The pagefile is just your swap file. If your machine is low on RAM then this file will be used a lot. In your case because you're trying to save space and not improve performance I'd say stick with 1.5 time your RAM.
| 8:38 am on Mar 12, 2007 (gmt 0)|
bill - Thanks for the Microsoft link, which is one I haven't seen.
I'm guessing my question, though, wasn't quite clear. Microsoft advises, when you set up a pagefile on a second disk to improve performance, that, with regard to system recovery, if you move your pagefile, you also need a (smaller?) pagefile on the boot partition of the first disk.
How to configure paging files for optimization and recovery in Windows XP
|...However, if you remove the paging file from the boot partition, Windows cannot create a dump file (Memory.dmp) in which to write debugging information in the event that a kernel mode Stop Error message occurs. This could lead to extended downtime if you must debug to troubleshoot the Stop error message. |
The optimal solution is to create one paging file that is stored on the boot partition, and then create one paging file on another partition that is less frequently accessed on a different physical hard disk if a different physical hard disk is available.
My question is essentially how small this smaller pagefile, on the "C" partition, can be.
The combined size of both pagefiles, from what I've also read, should be between 1.5 to 3 times the size of my RAM. Since I have 2-Gb of RAM, that would be between 3-Gb to 6-Gb. It's unlikely that 6-Gb would ever get used.
But am I OK on the "C" partititon with the "126 megabytes" size mentioned in MSKB 307886 in reference to system debugging... or, for other performance reasons, should I try for a larger file?
We're talking about "C" only... that's where my limitation is. On "E," which I understand would contain the pagefile likely to be used, I'd probably have a file that's 4-Gb to 5-Gb.
[edited by: Robert_Charlton at 8:41 am (utc) on Mar. 12, 2007]
| 8:46 am on Mar 12, 2007 (gmt 0)|
I wasn't very complete in my answer, sorry. ;)
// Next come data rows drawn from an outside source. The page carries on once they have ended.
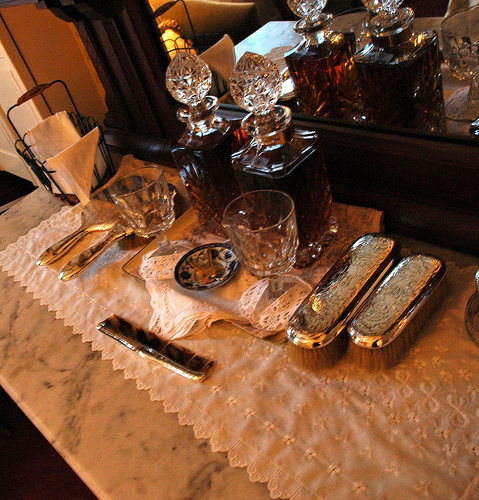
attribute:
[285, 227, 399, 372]
brush — big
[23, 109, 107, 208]
napkin — white 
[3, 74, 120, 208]
black basket — black 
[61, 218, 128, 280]
handle — silver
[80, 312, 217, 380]
comb — is gold, is black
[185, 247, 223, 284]
keys — gold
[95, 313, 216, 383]
comb — is gold, is metal, silver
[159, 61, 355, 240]
bottle toppers — glass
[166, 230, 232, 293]
saucer — blue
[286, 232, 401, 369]
silver brush — is silver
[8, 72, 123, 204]
basket — metal-framed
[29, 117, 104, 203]
cloth — white, folded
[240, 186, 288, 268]
glass — clear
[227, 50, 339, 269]
bottle — large, whiskey, scotch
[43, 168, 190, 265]
mirror — hand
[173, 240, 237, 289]
dish — small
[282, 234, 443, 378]
brushes — rectangluar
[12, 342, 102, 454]
top — marble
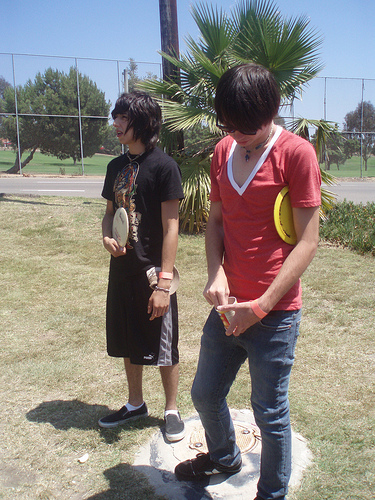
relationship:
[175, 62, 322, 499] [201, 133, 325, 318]
boys wearing shirt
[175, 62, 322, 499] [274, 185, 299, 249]
boys holding frisbee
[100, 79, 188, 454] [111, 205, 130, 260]
boy holding frisbee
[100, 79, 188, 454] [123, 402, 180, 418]
boy wearing socks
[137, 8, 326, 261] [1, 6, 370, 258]
tree in background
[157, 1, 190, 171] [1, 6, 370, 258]
pole in background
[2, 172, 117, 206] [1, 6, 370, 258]
road in background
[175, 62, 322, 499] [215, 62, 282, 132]
boys has hair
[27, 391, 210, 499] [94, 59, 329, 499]
shadows of boys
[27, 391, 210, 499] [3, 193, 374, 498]
shadows on ground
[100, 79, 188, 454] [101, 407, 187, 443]
boy wearing sneakers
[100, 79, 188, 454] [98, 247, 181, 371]
boy wearing shorts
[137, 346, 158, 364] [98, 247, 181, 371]
logo on shorts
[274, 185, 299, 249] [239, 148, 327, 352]
frisbee under arm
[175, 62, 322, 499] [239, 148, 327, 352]
boys has arm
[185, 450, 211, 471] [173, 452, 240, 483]
laces on shoe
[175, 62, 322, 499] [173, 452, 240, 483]
boys wearing shoe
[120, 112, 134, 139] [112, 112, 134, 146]
hair on face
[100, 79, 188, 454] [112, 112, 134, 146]
boy has face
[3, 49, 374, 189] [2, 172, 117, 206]
fence behind road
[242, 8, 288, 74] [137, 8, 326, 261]
frond on tree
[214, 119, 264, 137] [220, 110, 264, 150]
sunglasses on face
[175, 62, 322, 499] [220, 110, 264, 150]
boys has face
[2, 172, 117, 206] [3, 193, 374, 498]
road behind ground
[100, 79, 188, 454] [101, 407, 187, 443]
boy wearing shoes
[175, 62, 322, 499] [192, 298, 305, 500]
boys wearing jeans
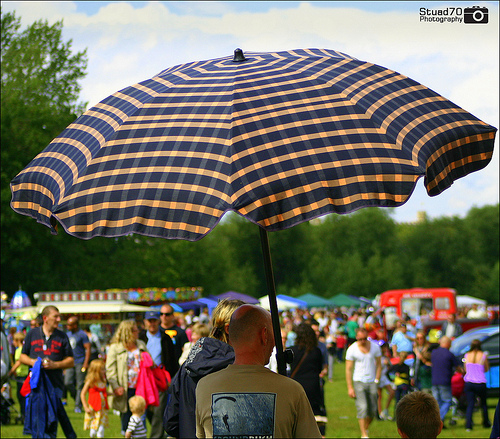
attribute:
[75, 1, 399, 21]
sky — blue 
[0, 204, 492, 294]
forest — green 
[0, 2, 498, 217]
cloudy sky — blue 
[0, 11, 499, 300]
trees — tall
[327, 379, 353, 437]
grass — green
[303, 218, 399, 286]
leaves — green 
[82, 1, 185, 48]
clouds — white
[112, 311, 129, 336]
hair — blonde 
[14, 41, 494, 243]
umbrella — yellow, black, plaid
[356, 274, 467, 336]
bus — red 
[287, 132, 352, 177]
dots — orange 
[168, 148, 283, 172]
dots — orange 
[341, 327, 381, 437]
person — blurry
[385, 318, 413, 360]
person — blurry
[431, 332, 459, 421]
person — blurry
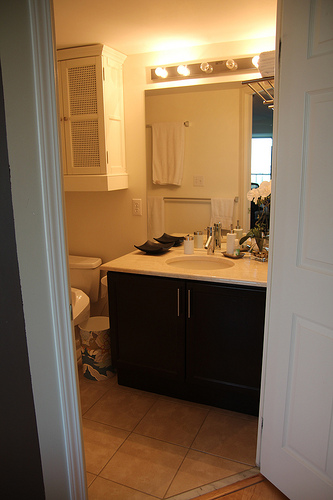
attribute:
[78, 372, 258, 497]
floor — tiled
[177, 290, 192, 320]
handles — metal, long, silver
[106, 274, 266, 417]
cabinet — black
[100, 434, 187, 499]
tile — tan, large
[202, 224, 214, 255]
faucet — silver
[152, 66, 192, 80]
lights — bright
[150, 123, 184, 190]
towel — hanging, white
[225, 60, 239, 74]
light bulb — clear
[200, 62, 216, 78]
light bulb — clear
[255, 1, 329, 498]
doorframe — white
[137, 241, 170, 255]
dish — black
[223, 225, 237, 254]
dispenser — white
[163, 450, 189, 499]
groutline — small, brown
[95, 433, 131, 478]
groutline — brown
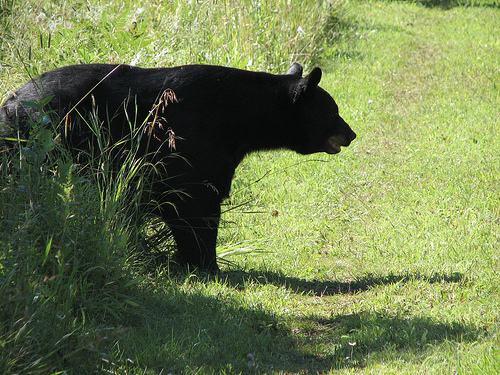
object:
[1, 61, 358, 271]
bear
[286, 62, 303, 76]
ear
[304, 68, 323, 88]
ear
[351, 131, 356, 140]
nose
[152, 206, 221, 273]
legs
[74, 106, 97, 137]
grass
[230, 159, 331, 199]
grass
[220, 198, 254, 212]
grass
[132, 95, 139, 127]
grass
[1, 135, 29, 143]
grass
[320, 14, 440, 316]
track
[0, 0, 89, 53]
grass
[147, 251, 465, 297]
shadow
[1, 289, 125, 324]
grass clump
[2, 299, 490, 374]
shadow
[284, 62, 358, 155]
head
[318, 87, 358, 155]
face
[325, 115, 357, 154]
snout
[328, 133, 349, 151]
mouth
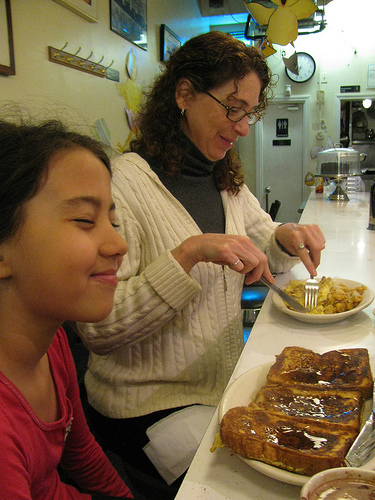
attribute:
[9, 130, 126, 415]
girl — smiling, young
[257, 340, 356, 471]
toast — pieces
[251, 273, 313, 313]
knife — silver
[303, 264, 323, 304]
fork — silver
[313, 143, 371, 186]
cake pan — clear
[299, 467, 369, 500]
cup — hot cocoa, hot chocolate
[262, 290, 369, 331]
bowl — white, small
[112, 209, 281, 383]
sweater — white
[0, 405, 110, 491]
shirt — red, pink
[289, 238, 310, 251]
ring — silver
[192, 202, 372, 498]
table — part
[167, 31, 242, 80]
hair — brown, curly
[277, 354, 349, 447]
french toast — three pieces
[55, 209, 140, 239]
eyes — closed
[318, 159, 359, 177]
cake — chocolate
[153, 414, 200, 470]
napkin — paper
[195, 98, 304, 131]
glasses — brown, framed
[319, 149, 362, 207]
stand — silver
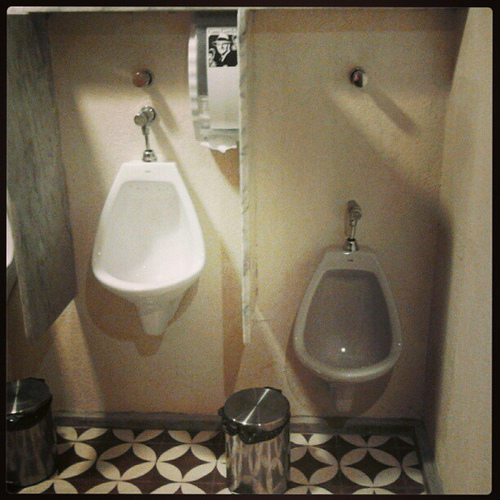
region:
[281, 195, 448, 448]
A low to the ground urinal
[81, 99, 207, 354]
A white porcelain urinal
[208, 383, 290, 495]
A small silver garbage can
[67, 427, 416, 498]
A maroon and white tiled floor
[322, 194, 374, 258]
Silver colored urinal flush button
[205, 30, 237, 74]
Small black and white picture of man in hat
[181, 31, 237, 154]
White plastic toilet paper dispenser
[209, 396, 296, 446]
Small black garbage bag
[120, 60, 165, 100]
Chrome urinal flush button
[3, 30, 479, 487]
this is a bathroom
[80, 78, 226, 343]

I should have mentioned that I always leave a small pagefile on my C: drive. I set a minimum of 2MB with a maximum of 50MB so Windows can use this in an emergency. That's all you need. Put the rest on E:
| 8:54 am on Mar 12, 2007 (gmt 0)|
|But am I OK on the "C" partition with the "126 megabytes" size mentioned in MSKB 307886 in reference to system debugging... or, for other performance reasons, should I try for a larger file? |
I hadn't seen that error warning before:
If the pagefile on volume C: has an initial size of less than 126 megabytes, then the system may not be able to create a debugging information file if a STOP error occurs.
I've been using less than 126MB on C: for years on several machines and not had problems with STOP errors (and I've had a few of those). However with today's big drive, 126MB wouldn't be too much space to allocate. You could set the minimum at 2MB and the maximum at 126MB if that's the case.
| 1:41 am on Mar 13, 2007 (gmt 0)|
bill - Thanks. I now feel brave enough to wade in there. Amazing how Microsoft spreads this info over 20 different documents, rather than having at least one coherent discussion.
| 7:47 am on Mar 18, 2007 (gmt 0)|
Just to report back... I made the size on "C" between 126-252 MB, and something like 3072 MB to 6000-MB on "E." (Note that the system doesn't like commas).
Not only do I now have some breathing room on "C," but it seems to me that Photoshop and various operations (like database compression) are now perceptibly faster.
Keep in mind that this isn't just about moving the paging file, though... It's also about increasing its maximum size to take advantage of my 2-Gb of RAM, something I didn't have disk space to do before.
Questions to come on a new thread about experience with Partition Magic and XP.